Dr. Root says that if manufacturers follow the on-site trials, they will have
to assign someone to a physician office for a month to get enough data, “and
that’s an expensive proposition.
“But the draft FDA guidance is just that—guidance,” he adds.
“It tells the manufacturer how to approach getting their product waived,
but the FDA still evaluates each submission separately.”
After the FDA analyzes comments on the draft, which are due in December, it
will issue another guidance in a year or so, Dr. Root estimates. (Dr. Gutman
declined to say when the final guidance might come out.) In the meantime, Dr.
Root adds, manufacturers will gravitate toward using the draft guidance. “They
may negotiate a less stringent trial than the one spelled out by the draft.
But if manufacturers incorporate at least the spirit and principles of the draft
guidance, they will have a better chance of getting clearance the first time.”
Even without regulatory changes, the FDA can put higher-stakes waived tests
in a de facto separate or hybrid category, which is how the agency handled rapid
HIV as a waived test. The CDC’s Dr. Howerton notes that “part of
the uniqueness [of rapid HIV] is that the FDA put sales restrictions on the
test so that sites offering it are required to have a quality assurance program
and some limited training for staff performing the test.” Other waived
tests in the future could have those kinds of restrictions, she says.
Dr. Schwartz characterizes the FDA’s approval of rapid HIV as a waived
test as a “major wake-up call and one of the factors increasing the sense
of urgency in the industry for developing GLPs for waived testing.” But
in his view, the waived testing performance problem isn’t because of the
tests on the market. “Many of the tests are excellent. It’s how
the tests are used and ensuring the user performs the testing correctly,”
Dr. Schwartz emphasizes. “But from an analytical standpoint, the tests
are solid in their performance. Many of the tests are used in hospitals as point-of-care
tests.”
As for whether the CLIAC-developed GLPs improve the quality of waived testing
performance, only time—and data from the CMS’ continuing random
surveys of waived sites—will tell. “Education has its place,”

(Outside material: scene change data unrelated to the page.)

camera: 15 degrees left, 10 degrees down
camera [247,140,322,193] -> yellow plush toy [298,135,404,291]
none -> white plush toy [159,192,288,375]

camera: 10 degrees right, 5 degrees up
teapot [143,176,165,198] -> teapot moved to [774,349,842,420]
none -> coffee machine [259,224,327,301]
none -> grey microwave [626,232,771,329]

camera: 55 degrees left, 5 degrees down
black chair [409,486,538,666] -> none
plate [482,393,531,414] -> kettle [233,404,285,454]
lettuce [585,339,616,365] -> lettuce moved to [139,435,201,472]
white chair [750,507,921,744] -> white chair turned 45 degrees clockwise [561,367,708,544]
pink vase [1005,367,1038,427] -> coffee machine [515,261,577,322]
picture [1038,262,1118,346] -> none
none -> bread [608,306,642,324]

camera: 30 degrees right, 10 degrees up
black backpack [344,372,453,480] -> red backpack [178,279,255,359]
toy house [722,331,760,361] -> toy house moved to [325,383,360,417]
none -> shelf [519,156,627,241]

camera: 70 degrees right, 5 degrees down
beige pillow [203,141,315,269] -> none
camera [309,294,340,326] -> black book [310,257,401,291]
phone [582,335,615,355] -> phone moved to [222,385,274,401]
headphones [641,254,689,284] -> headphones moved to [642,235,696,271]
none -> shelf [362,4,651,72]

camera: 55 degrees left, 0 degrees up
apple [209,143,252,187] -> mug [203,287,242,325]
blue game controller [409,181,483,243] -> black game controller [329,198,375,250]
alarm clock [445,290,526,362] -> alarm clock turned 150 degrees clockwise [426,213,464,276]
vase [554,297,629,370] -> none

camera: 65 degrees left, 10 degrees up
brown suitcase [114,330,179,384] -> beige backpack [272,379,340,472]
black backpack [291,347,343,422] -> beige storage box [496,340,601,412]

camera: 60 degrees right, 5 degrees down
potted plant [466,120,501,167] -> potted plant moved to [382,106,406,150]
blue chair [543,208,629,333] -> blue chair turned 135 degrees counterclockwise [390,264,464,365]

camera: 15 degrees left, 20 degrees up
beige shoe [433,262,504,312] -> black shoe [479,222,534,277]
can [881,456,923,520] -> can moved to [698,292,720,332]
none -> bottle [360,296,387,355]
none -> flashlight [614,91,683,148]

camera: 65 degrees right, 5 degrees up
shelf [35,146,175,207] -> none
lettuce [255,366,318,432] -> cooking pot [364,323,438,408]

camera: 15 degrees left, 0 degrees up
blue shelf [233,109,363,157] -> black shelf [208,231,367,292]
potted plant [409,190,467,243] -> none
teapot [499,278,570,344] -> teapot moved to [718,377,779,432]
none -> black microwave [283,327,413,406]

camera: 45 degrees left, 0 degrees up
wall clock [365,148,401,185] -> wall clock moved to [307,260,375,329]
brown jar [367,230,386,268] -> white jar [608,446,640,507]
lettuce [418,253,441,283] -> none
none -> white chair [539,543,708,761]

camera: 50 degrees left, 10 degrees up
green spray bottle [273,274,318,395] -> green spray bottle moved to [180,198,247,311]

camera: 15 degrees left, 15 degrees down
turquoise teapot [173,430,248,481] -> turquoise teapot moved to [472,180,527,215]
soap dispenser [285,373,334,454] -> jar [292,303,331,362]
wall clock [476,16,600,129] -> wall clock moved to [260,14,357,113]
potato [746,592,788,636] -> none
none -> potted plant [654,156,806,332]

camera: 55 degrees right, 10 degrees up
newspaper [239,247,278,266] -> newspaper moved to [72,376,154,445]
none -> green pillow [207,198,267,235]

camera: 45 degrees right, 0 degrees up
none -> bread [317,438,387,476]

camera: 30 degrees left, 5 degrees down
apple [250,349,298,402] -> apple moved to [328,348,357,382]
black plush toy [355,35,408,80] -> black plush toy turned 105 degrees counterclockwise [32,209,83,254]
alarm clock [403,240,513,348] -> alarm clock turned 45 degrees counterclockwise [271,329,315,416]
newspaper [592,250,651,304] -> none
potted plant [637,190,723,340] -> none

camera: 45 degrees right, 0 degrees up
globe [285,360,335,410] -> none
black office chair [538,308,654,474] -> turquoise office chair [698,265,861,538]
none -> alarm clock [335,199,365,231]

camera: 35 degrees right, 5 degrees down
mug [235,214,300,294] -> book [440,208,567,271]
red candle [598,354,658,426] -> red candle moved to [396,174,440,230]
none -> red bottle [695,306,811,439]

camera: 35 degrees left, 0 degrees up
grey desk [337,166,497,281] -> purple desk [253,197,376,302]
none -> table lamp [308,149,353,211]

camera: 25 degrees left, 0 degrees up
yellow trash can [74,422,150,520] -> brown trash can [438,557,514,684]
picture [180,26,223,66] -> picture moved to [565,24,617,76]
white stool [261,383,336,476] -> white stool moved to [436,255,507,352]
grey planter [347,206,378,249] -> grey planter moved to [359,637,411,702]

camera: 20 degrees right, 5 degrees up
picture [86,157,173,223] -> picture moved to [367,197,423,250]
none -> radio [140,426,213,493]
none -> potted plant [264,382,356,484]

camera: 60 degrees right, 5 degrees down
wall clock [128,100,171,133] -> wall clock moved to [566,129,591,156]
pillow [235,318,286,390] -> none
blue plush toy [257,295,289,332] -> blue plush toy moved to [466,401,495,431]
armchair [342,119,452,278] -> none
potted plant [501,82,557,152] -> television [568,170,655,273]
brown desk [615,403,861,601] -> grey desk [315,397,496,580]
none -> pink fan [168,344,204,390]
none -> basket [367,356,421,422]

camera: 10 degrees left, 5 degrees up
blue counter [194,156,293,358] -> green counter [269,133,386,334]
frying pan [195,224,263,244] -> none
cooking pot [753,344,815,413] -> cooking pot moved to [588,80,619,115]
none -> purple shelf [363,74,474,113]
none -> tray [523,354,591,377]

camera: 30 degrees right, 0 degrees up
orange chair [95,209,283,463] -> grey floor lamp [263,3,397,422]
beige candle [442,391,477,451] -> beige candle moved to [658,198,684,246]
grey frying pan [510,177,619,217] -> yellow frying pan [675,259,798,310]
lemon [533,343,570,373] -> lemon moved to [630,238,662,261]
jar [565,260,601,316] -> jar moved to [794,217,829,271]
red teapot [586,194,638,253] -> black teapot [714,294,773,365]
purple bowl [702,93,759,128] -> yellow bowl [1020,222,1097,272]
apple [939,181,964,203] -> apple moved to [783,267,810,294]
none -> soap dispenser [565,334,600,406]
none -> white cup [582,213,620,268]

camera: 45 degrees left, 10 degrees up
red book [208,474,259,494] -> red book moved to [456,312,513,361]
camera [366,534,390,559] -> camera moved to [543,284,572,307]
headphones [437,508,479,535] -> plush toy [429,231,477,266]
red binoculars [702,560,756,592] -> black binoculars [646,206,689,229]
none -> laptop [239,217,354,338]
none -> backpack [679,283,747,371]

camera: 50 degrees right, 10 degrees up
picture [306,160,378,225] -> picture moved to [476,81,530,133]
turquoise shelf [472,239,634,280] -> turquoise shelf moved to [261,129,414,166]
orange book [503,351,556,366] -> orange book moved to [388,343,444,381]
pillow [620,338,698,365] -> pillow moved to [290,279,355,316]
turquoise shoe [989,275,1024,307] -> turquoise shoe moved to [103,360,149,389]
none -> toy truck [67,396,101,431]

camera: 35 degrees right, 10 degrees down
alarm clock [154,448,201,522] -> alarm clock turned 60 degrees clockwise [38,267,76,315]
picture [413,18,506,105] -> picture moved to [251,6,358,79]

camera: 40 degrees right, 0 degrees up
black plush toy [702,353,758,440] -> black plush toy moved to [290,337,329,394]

says Ammirati of Ammirati Regulatory Consulting. the whole issue of improving
quality ultimately comes down to compliance. And regulators have to get out
in the field. CMS has shared information that once a waived lab gets inspected
by CLIA surveyors—whether it’s fear or anger or loathing—people
do seem to improve.”
Yost agrees: “Nothing replaces the on-site visits of the surveyors. One-on-one
is always the best mechanism to educate these folks because they are all different,”
she says.
Dr. Root predicts that if future CMS surveys show that waived testing sites
are following the GLPs—and using manufacturers’ instructions, including
QC—then the agency will see the educational approach as successful. “But,”
he says, “if CMS runs into a wall or Congress gets all over the agency
over a negative outcome due to waived testing that hits the media, then Congress
could add an amendment to the CLIA law that further regulates waived testing.”
Karen Lusky is a writer in Brentwood, Tenn.